### WHAT IS NEEDED
Return each line of the records that contains the string "Ecopetrol", where uppercase and lowercase must match.

──────── INFORMATION GIVEN

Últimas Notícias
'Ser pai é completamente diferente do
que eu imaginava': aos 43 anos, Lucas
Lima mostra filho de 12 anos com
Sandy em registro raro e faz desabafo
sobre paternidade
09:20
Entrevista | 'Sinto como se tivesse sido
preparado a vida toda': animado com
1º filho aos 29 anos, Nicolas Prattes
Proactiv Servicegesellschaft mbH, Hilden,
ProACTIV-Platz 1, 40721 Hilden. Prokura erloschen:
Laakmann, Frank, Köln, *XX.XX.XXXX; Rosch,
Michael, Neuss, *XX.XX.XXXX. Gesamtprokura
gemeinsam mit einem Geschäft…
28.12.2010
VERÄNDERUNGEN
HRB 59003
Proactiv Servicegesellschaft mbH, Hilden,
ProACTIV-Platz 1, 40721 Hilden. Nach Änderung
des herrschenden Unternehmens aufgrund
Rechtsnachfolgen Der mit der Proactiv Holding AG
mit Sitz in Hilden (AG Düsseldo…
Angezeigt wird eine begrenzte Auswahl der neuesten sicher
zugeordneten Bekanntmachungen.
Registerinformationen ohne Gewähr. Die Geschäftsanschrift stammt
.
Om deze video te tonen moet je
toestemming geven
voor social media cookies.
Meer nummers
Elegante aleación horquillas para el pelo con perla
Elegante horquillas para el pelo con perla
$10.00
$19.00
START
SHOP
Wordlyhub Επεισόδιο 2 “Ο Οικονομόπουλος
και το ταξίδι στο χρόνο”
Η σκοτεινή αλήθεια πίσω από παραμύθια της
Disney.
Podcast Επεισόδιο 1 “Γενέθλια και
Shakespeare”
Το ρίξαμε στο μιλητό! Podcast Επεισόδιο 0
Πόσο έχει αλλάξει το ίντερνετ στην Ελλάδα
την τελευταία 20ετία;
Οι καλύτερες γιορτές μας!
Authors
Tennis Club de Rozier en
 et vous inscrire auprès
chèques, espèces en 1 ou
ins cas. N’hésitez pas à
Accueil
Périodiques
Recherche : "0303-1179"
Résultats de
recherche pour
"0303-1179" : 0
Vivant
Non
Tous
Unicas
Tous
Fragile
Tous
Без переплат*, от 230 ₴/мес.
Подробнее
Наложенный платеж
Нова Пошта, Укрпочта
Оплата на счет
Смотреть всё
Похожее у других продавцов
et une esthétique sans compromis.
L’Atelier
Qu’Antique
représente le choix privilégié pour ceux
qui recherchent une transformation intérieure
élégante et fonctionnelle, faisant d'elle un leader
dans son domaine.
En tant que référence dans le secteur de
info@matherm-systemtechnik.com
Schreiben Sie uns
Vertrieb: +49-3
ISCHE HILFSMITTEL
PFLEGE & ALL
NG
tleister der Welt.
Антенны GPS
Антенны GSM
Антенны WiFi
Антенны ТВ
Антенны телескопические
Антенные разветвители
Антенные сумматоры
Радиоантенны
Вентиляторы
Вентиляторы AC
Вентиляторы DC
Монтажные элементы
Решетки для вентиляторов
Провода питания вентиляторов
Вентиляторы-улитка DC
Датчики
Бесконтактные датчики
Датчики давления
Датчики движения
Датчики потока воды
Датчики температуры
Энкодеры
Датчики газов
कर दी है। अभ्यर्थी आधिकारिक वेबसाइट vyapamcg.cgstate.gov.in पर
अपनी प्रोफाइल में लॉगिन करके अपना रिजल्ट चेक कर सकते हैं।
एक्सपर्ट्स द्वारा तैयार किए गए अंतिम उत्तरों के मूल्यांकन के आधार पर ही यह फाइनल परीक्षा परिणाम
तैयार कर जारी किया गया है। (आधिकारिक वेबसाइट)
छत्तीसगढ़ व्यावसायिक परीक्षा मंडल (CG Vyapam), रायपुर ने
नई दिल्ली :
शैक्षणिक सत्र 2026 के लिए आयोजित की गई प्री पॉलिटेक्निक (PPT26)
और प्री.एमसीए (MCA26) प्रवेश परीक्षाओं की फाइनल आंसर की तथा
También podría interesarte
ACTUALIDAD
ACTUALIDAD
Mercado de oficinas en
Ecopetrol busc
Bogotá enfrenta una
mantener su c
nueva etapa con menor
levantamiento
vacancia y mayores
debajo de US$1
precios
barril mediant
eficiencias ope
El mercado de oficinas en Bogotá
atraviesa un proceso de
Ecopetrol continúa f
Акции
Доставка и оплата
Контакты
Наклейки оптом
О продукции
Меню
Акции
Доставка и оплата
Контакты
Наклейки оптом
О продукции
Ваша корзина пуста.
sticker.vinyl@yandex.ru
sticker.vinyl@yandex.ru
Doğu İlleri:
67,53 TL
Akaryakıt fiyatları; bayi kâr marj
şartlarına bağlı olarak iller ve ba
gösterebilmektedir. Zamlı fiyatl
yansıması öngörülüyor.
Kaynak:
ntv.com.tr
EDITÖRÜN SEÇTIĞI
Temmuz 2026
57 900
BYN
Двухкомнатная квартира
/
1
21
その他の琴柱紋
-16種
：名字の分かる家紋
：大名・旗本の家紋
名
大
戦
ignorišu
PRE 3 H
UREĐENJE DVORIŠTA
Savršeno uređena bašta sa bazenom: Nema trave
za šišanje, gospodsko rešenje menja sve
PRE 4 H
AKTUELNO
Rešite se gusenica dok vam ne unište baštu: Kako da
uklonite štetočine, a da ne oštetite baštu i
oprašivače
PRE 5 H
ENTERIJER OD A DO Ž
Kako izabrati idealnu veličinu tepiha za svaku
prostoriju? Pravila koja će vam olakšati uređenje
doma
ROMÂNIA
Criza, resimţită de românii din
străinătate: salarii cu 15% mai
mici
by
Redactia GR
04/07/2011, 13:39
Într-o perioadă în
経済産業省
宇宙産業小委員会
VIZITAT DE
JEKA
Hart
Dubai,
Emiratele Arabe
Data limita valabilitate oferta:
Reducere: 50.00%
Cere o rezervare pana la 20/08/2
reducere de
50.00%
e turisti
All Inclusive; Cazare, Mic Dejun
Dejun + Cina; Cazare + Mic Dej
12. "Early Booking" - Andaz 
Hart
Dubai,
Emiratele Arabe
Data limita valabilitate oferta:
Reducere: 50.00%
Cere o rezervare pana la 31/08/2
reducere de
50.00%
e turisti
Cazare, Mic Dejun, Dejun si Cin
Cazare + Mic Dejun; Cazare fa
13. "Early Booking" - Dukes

────────────────

### TASK RESULT
Ecopetrol busc
Ecopetrol continúa f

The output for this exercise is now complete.